Although CUSD has an overall Academic Performance Index (API) score of 879, is the highest achieving large school district in California, and ranks fourth in Orange County behind Irvine, Laguna Beach, and Los Alamitos Unified School Districts, the District is currently in Program Improvement (PI) status as mandated under the Elementary and Secondary Education Act (ESEA)/No Child Left Behind (NCLB).
CUSD is one of 22 districts in Orange County that is in PI status. Districts fall into PI status when the overall tested population, and/or specific subgroups, do not meet targeted proficiency levels in the same content area (English Language Arts or Mathematics) for two consecutive years. CUSD was identified as a Year One PI District in fall 2010 as a result of both Students with Disabilities and English Learners subgroups not meeting expected proficiency levels in English Language Arts and Mathematics.
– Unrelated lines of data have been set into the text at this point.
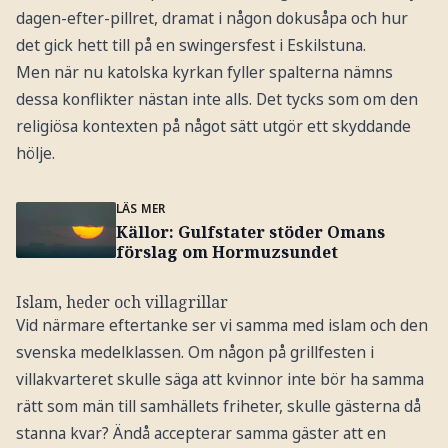
dagen-efter-pillret, dramat i någon dokusåpa och hur
det gick hett till på en swingersfest i Eskilstuna.
Men när nu katolska kyrkan fyller spalterna nämns
dessa konflikter nästan inte alls. Det tycks som om den
religiösa kontexten på något sätt utgör ett skyddande
hölje.
LÄS MER
Källor: Gulfstater stöder Omans
förslag om Hormuzsundet
Islam, heder och villagrillar
Vid närmare eftertanke ser vi samma med islam och den
svenska medelklassen. Om någon på grillfesten i
villakvarteret skulle säga att kvinnor inte bör ha samma
rätt som män till samhällets friheter, skulle gästerna då
stanna kvar? Ändå accepterar samma gäster att en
At the end of October, all CUSD families received a letter informing them that the District is currently identified as “Program Improvement Year 3” under ESEA and NCLB. Unfortunately, there was an error in the second paragraph. The letter should state that English Language Arts and Math proficient or advanced percentages were near the state proficiency target. All other information in the letter is correct. We apologize for this error and any confusion it has caused. An updated letter can be found at www.capousd.org.
Answers to Frequently Asked Questions:
Q: I am happy with my child’s achievement and school. Why is CUSD in Program Improvement?
A: Under the ESEA/NCLB law, the proficiency targets are raised each year with the expectation that 100% of students will be proficient or advanced by 2014. While the District maintains high levels of achievement, overall percentages and some subgroup percentages did not reach the expected proficiency targets.
Q: Is it realistic for 100% of students to be proficient or advanced by 2014?
A: Teachers are working to support all students in their academic achievement and this continues to be our goal. The ESEA/NCLB law has been due for reauthorization since 2007, addressing concerns within the education community that it is not realistic for 100 percent of students to reach expected proficiency level targets. Because the reauthorization of ESEA/NCLB has been delayed, the Federal Government has allowed states to apply for waivers to exempt districts from the sanctions imposed from the initial NCLB legislation. In February, 2012, the first requests for waivers were granted. Currently, 34 states have approved waivers and 10 states have outstanding requests for waivers, including California. Until a waiver is approved in California, school districts in our state must continue to comply with program improvement sanctions.
Q: I am not happy with my child’s progress. What should I do?
A: Discuss this with your child’s teacher and/or Principal.